--- Extracted material ---

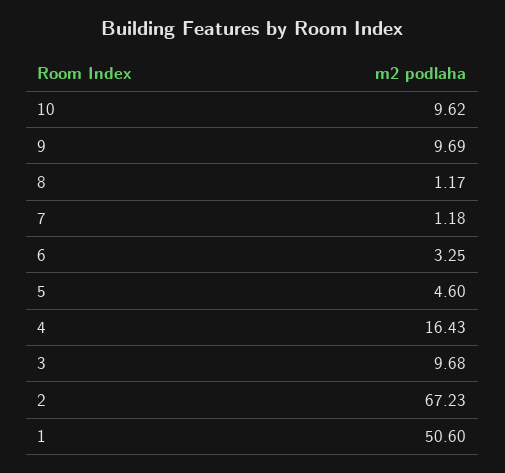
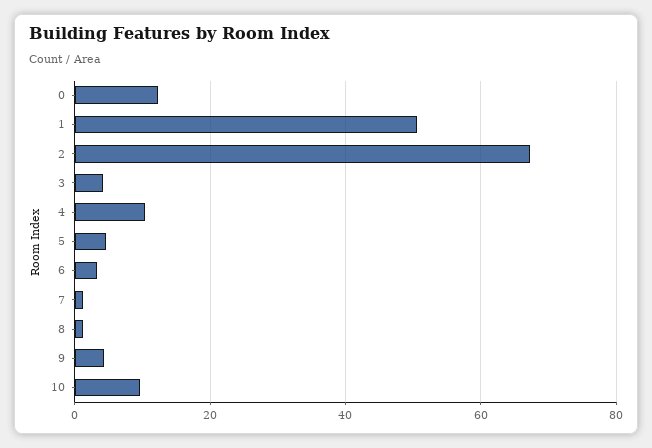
  {
    "10": 9.62,
-   "9": 9.69,
+   "9": 4,
    "8": 1.17,
    "7": 1.18,
    "6": 3.25,
    "5": 4.6,
-   "4": 16.43,
+   "4": 10,
-   "3": 9.68,
+   "3": 4,
    "2": 67.23,
-   "1": 50.6
+   "1": 50.6,
+   "0": 12
  }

---

| Exercise |
Repeat the records in full, precisely, and keep the pictures out.

| Task answer |
  {
    "10": 9.62,
-   "9": 9.69,
+   "9": 4,
    "8": 1.17,
    "7": 1.18,
    "6": 3.25,
    "5": 4.6,
-   "4": 16.43,
+   "4": 10,
-   "3": 9.68,
+   "3": 4,
    "2": 67.23,
-   "1": 50.6
+   "1": 50.6,
+   "0": 12
  }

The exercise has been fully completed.